BEGIN The data

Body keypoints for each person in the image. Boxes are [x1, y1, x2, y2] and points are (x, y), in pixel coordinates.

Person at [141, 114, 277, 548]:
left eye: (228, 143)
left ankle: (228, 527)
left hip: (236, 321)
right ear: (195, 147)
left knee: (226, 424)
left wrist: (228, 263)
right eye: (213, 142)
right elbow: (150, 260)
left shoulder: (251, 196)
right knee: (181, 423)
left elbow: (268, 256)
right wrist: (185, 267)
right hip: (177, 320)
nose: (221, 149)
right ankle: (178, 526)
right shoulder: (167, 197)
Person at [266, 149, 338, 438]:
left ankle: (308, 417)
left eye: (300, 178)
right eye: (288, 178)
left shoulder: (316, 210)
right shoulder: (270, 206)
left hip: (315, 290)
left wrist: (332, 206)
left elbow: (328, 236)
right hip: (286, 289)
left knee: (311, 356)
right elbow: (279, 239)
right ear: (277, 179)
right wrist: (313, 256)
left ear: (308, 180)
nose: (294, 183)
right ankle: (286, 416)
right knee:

END The data

» Exercise goal
Nothing but a number is asked for: how many lines of the records contain the word "elbow"?

» Task answer
4